__Problem to solve__
Extract each line in the records that contains the word "sinks".
Given data Block Start
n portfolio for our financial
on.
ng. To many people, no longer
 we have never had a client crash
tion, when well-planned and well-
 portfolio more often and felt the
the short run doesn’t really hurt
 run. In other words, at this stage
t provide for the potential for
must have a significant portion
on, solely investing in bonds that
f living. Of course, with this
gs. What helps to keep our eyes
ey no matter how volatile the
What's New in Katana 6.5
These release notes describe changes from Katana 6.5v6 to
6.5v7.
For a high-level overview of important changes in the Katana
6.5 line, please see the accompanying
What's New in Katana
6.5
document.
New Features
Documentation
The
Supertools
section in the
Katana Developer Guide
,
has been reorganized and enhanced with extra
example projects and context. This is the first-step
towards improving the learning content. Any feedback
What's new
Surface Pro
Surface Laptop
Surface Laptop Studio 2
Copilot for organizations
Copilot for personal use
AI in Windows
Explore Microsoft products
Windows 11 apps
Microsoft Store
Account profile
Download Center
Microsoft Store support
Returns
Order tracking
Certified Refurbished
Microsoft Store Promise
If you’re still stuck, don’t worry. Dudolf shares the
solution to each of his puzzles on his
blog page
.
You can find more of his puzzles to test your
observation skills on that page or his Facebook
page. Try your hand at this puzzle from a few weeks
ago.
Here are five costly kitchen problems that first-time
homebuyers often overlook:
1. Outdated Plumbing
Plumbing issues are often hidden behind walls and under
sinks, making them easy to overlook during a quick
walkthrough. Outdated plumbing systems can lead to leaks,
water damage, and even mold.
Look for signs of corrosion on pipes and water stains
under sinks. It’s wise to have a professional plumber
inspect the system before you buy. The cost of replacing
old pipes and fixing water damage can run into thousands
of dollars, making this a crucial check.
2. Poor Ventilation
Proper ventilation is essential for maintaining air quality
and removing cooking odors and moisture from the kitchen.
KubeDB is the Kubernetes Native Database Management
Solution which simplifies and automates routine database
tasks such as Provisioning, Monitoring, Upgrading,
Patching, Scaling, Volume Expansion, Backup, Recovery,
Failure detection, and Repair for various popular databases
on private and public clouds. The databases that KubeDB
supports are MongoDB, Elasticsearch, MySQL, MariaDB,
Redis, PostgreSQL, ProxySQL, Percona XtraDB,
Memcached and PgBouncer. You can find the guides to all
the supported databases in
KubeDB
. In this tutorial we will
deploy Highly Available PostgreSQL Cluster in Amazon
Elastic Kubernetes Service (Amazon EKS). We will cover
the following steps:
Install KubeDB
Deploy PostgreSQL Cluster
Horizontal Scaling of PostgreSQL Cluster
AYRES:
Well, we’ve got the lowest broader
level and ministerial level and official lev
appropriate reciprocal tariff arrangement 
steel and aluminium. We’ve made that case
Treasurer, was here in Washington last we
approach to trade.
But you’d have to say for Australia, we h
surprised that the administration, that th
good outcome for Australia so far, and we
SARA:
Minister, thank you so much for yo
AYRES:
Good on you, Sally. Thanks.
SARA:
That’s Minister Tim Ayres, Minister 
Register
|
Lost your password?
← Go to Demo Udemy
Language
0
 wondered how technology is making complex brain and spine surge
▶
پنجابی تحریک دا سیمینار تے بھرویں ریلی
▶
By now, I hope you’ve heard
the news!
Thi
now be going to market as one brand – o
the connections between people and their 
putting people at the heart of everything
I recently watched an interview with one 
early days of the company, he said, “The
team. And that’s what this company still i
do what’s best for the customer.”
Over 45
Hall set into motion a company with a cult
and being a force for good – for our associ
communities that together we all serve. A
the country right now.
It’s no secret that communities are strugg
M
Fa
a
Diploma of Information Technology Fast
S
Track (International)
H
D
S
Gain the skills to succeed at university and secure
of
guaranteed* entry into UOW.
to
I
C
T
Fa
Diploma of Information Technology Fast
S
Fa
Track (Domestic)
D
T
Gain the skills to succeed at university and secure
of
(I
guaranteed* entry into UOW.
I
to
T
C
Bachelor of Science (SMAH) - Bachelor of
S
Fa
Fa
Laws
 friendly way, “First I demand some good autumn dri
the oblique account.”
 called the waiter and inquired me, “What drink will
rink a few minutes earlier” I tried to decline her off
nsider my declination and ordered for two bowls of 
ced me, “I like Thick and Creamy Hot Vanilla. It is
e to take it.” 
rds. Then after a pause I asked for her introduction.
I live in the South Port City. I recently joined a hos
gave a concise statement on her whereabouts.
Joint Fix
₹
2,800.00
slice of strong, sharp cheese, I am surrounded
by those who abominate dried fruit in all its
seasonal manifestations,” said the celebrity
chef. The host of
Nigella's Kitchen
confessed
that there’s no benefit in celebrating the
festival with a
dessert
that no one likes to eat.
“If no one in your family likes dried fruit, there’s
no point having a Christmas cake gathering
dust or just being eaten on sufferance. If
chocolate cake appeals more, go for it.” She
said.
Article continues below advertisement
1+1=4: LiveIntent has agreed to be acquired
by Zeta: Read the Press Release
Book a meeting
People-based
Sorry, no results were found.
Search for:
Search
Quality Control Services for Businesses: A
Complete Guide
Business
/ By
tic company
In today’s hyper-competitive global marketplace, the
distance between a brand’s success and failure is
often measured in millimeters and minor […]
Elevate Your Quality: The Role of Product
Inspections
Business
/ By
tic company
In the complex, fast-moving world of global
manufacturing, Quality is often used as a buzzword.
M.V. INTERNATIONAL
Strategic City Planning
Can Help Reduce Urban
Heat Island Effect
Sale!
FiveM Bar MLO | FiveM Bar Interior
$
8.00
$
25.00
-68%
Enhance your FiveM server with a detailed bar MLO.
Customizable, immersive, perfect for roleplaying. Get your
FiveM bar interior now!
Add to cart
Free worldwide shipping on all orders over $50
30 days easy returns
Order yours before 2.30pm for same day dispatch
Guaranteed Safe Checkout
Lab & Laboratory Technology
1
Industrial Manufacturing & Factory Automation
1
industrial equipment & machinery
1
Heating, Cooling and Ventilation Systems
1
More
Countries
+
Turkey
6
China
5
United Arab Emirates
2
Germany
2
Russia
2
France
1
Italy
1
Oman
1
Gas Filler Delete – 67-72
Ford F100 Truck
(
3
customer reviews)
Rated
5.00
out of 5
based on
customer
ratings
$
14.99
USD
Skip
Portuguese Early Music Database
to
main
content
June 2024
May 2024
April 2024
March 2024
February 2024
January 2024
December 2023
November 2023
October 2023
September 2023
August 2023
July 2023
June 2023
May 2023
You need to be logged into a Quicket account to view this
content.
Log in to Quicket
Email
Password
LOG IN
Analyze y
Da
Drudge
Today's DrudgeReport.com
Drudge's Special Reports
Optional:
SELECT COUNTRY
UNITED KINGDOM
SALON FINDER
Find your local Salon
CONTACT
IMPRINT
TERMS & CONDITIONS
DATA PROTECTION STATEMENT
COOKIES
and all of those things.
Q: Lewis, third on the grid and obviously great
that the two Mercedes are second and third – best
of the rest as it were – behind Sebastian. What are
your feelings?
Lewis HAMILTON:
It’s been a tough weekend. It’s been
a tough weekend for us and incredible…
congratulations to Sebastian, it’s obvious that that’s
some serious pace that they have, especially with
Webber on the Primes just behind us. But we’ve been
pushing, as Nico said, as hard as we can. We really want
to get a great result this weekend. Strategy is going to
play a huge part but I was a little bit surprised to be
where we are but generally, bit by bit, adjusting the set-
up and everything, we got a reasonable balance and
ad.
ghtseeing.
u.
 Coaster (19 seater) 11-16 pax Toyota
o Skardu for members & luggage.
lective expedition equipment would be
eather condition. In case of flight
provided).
Given data Block End
__Solution below__
sinks, making them easy to overlook during a quick
under sinks. It’s wise to have a professional plumber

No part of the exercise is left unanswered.